Task input:
- - -

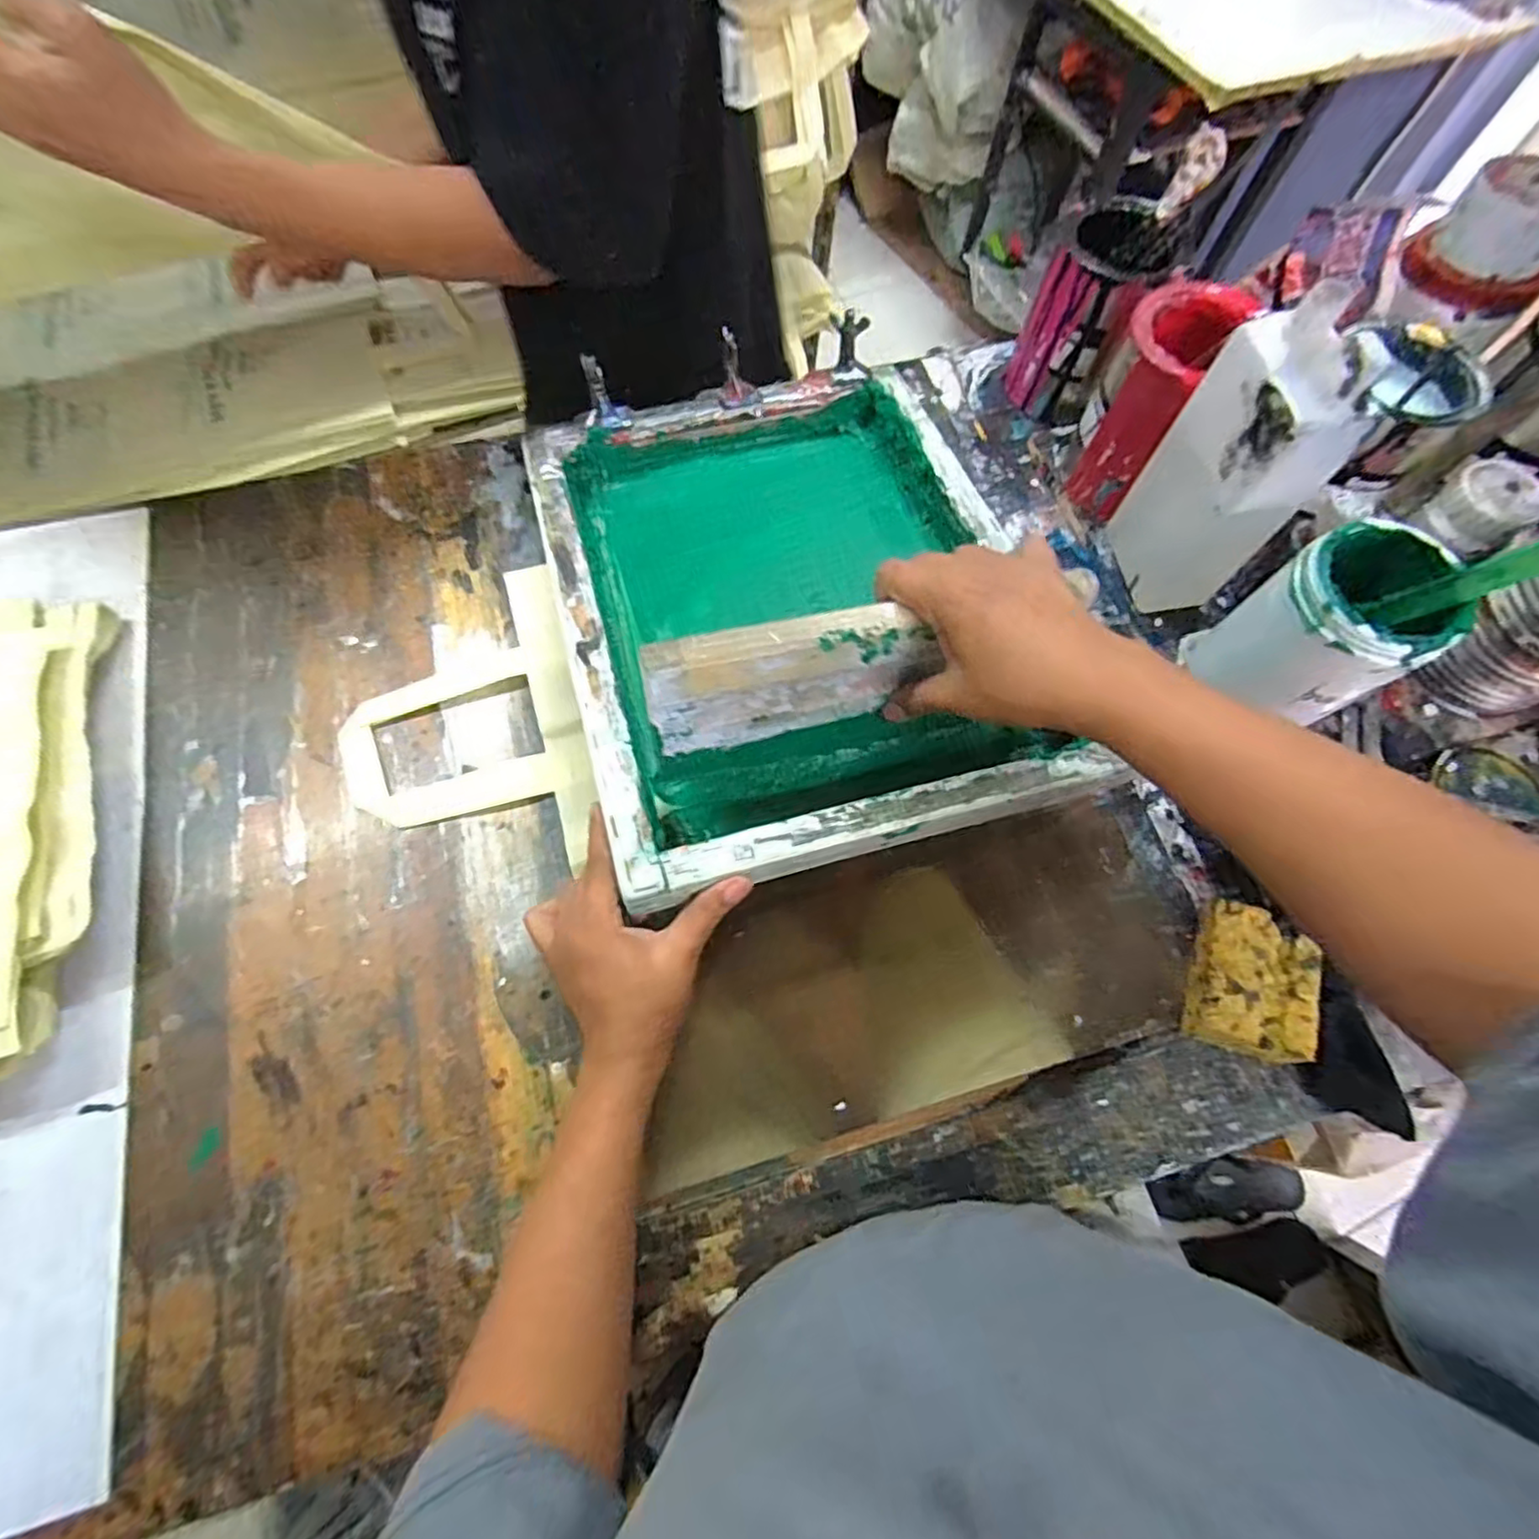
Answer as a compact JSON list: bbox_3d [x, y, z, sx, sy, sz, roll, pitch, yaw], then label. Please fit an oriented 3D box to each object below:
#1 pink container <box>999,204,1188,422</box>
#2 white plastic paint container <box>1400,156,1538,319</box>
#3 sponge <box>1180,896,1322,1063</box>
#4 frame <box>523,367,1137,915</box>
[{"bbox_3d":[0.289,-0.413,0.623,0.091,0.145,0.091,38,73,13],"label":"pink container"},{"bbox_3d":[0.557,-0.403,0.515,0.100,0.057,0.078,35,72,12],"label":"white plastic paint container"},{"bbox_3d":[0.327,0.146,0.464,0.066,0.044,0.092,20,70,6],"label":"sponge"},{"bbox_3d":[0.016,-0.142,0.540,0.349,0.066,0.450,-13,60,-7],"label":"frame"}]

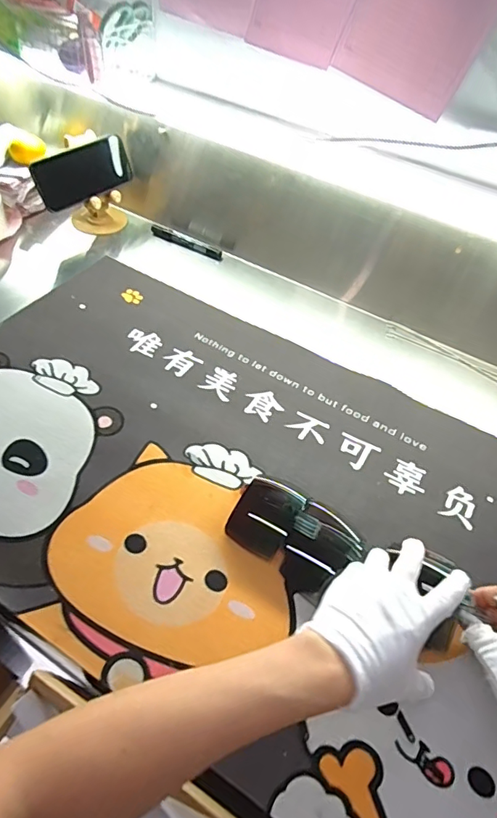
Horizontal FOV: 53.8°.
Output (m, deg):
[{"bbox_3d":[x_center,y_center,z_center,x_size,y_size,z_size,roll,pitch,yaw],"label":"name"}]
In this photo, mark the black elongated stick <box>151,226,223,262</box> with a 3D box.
[{"bbox_3d":[-0.109,-0.287,0.842,0.137,0.014,0.016,26,52,15],"label":"black elongated stick"}]

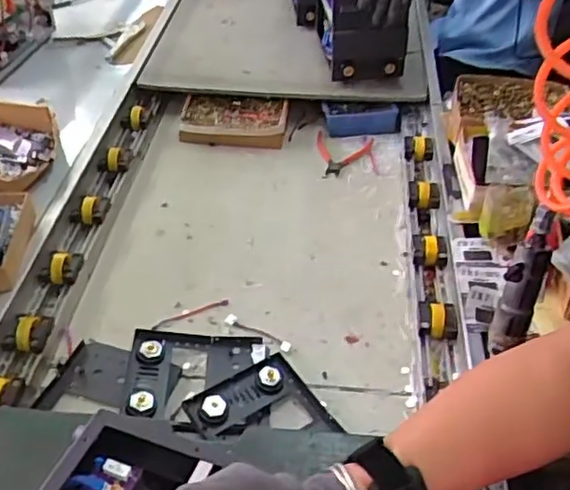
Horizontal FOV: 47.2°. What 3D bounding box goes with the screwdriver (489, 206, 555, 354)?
[{"bbox_3d":[0.275,0.043,0.754,0.040,0.174,0.032,18,20,18],"label":"screwdriver"}]

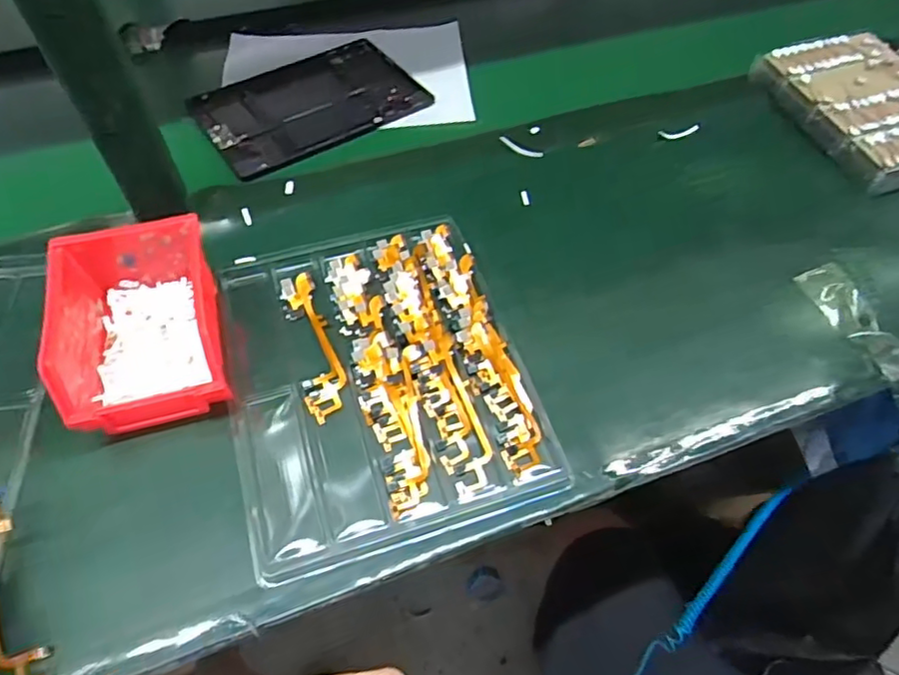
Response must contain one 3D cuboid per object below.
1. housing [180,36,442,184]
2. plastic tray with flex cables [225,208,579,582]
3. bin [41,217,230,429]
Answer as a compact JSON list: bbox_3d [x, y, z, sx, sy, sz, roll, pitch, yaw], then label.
[{"bbox_3d":[-0.154,-0.262,0.657,0.232,0.012,0.171,-29,60,-19],"label":"housing"},{"bbox_3d":[-0.055,0.025,0.455,0.214,0.018,0.258,-15,56,-11],"label":"plastic tray with flex cables"},{"bbox_3d":[-0.224,-0.012,0.435,0.100,0.072,0.141,-13,56,-10],"label":"bin"}]

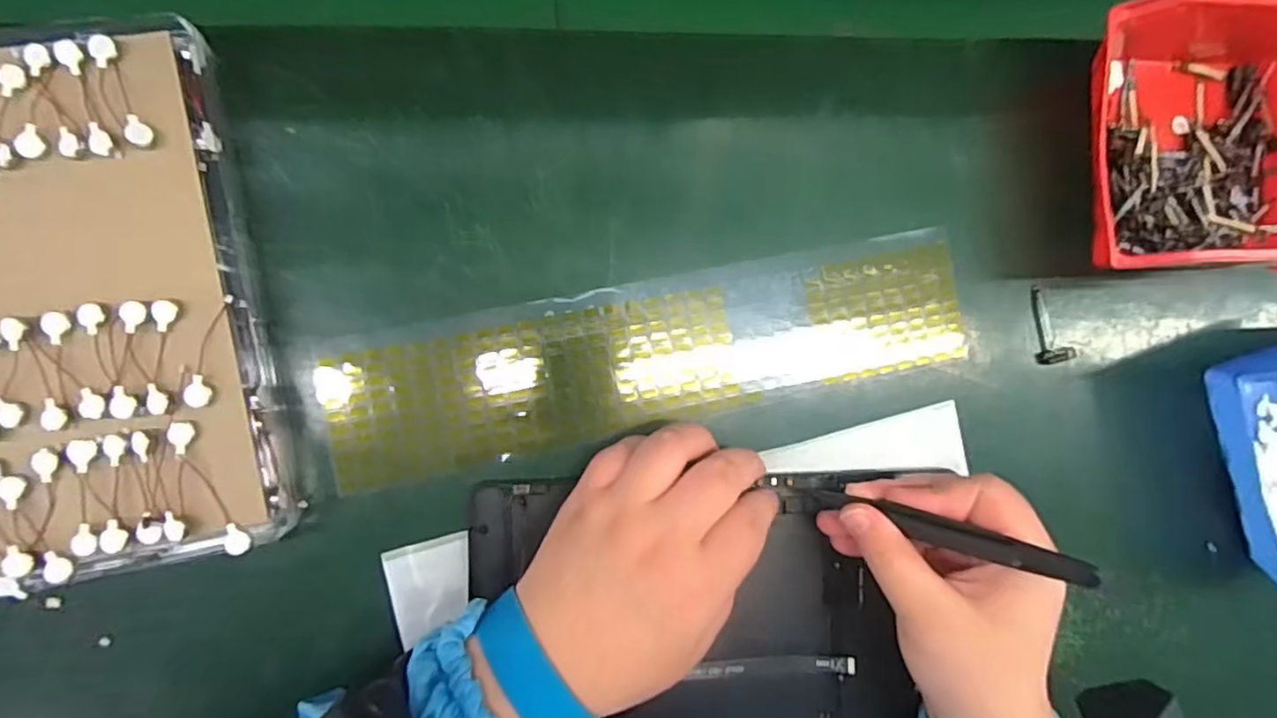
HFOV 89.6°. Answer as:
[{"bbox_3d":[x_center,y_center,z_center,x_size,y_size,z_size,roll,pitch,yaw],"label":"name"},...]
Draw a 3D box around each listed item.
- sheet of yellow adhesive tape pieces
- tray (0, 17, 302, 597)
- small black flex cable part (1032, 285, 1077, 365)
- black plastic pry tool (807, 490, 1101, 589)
[{"bbox_3d":[0.012,-0.003,0.306,0.305,0.004,0.068,-12,88,-10],"label":"sheet of yellow adhesive tape pieces"},{"bbox_3d":[-0.241,-0.016,0.257,0.160,0.041,0.207,-10,90,-8],"label":"tray"},{"bbox_3d":[0.218,-0.018,0.338,0.020,0.004,0.041,-5,89,-7],"label":"small black flex cable part"},{"bbox_3d":[0.125,0.073,0.273,0.004,0.118,0.012,11,86,-44],"label":"black plastic pry tool"}]

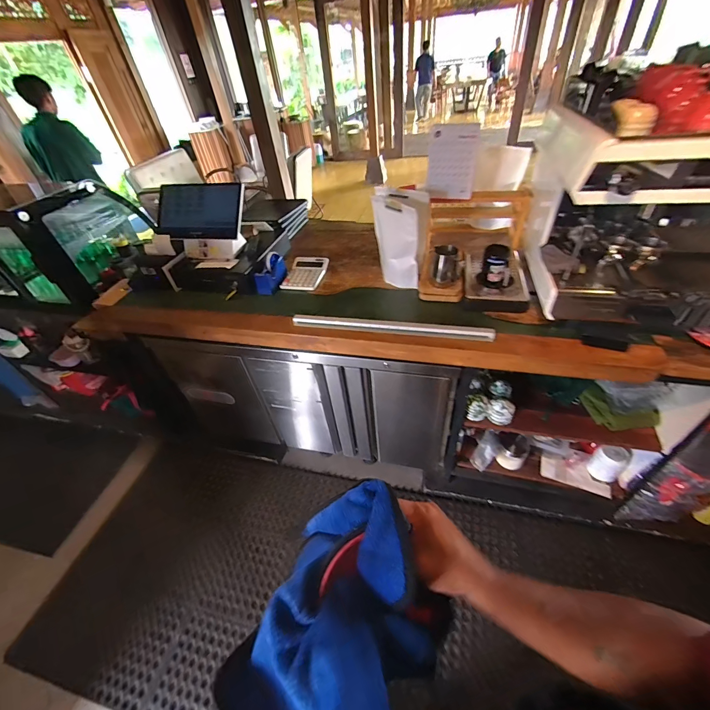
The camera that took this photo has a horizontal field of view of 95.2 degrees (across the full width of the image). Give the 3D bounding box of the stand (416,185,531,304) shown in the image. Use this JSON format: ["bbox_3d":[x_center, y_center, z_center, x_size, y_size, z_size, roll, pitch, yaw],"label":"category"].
[{"bbox_3d":[0.412,-0.406,1.123,0.332,0.199,0.521,6,45,14],"label":"stand"}]

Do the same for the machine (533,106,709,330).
[{"bbox_3d":[0.933,-0.367,0.858,0.957,0.427,0.464,-1,43,7],"label":"machine"}]

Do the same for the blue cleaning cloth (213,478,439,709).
[{"bbox_3d":[-0.010,0.250,0.318,0.164,0.079,0.220,13,47,21],"label":"blue cleaning cloth"}]

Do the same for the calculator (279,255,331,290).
[{"bbox_3d":[-0.186,-0.314,1.227,0.143,0.032,0.196,7,45,15],"label":"calculator"}]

- - -

For every entry above, please output the text exactly and leave any picture behind.

Answer as a compact JSON list: bbox_3d [x, y, z, sx, sy, sz, roll, pitch, yaw], then label. Please fit an oriented 3D box to each object below:
#1 pink container <box>999,204,1188,422</box>
#2 white plastic paint container <box>1400,156,1538,319</box>
#3 sponge <box>1180,896,1322,1063</box>
#4 frame <box>523,367,1137,915</box>
[{"bbox_3d":[0.289,-0.413,0.623,0.091,0.145,0.091,38,73,13],"label":"pink container"},{"bbox_3d":[0.557,-0.403,0.515,0.100,0.057,0.078,35,72,12],"label":"white plastic paint container"},{"bbox_3d":[0.327,0.146,0.464,0.066,0.044,0.092,20,70,6],"label":"sponge"},{"bbox_3d":[0.016,-0.142,0.540,0.349,0.066,0.450,-13,60,-7],"label":"frame"}]

Horizontal FOV: 53.8°.
Output (m, deg):
[{"bbox_3d":[x_center,y_center,z_center,x_size,y_size,z_size,roll,pitch,yaw],"label":"name"}]
In this photo, mark the black elongated stick <box>151,226,223,262</box> with a 3D box.
[{"bbox_3d":[-0.109,-0.287,0.842,0.137,0.014,0.016,26,52,15],"label":"black elongated stick"}]

Horizontal FOV: 47.2°. What 3D bounding box goes with the screwdriver (489, 206, 555, 354)?
[{"bbox_3d":[0.275,0.043,0.754,0.040,0.174,0.032,18,20,18],"label":"screwdriver"}]

Response must contain one 3D cuboid per object below.
1. housing [180,36,442,184]
2. plastic tray with flex cables [225,208,579,582]
3. bin [41,217,230,429]
Answer as a compact JSON list: bbox_3d [x, y, z, sx, sy, sz, roll, pitch, yaw], then label.
[{"bbox_3d":[-0.154,-0.262,0.657,0.232,0.012,0.171,-29,60,-19],"label":"housing"},{"bbox_3d":[-0.055,0.025,0.455,0.214,0.018,0.258,-15,56,-11],"label":"plastic tray with flex cables"},{"bbox_3d":[-0.224,-0.012,0.435,0.100,0.072,0.141,-13,56,-10],"label":"bin"}]

HFOV 89.6°. Answer as:
[{"bbox_3d":[x_center,y_center,z_center,x_size,y_size,z_size,roll,pitch,yaw],"label":"name"},...]
Draw a 3D box around each listed item.
- sheet of yellow adhesive tape pieces
- tray (0, 17, 302, 597)
- small black flex cable part (1032, 285, 1077, 365)
- black plastic pry tool (807, 490, 1101, 589)
[{"bbox_3d":[0.012,-0.003,0.306,0.305,0.004,0.068,-12,88,-10],"label":"sheet of yellow adhesive tape pieces"},{"bbox_3d":[-0.241,-0.016,0.257,0.160,0.041,0.207,-10,90,-8],"label":"tray"},{"bbox_3d":[0.218,-0.018,0.338,0.020,0.004,0.041,-5,89,-7],"label":"small black flex cable part"},{"bbox_3d":[0.125,0.073,0.273,0.004,0.118,0.012,11,86,-44],"label":"black plastic pry tool"}]

The camera that took this photo has a horizontal field of view of 95.2 degrees (across the full width of the image). Give the 3D bounding box of the stand (416,185,531,304) shown in the image. Use this JSON format: ["bbox_3d":[x_center, y_center, z_center, x_size, y_size, z_size, roll, pitch, yaw],"label":"category"].
[{"bbox_3d":[0.412,-0.406,1.123,0.332,0.199,0.521,6,45,14],"label":"stand"}]

Do the same for the machine (533,106,709,330).
[{"bbox_3d":[0.933,-0.367,0.858,0.957,0.427,0.464,-1,43,7],"label":"machine"}]

Do the same for the blue cleaning cloth (213,478,439,709).
[{"bbox_3d":[-0.010,0.250,0.318,0.164,0.079,0.220,13,47,21],"label":"blue cleaning cloth"}]

Do the same for the calculator (279,255,331,290).
[{"bbox_3d":[-0.186,-0.314,1.227,0.143,0.032,0.196,7,45,15],"label":"calculator"}]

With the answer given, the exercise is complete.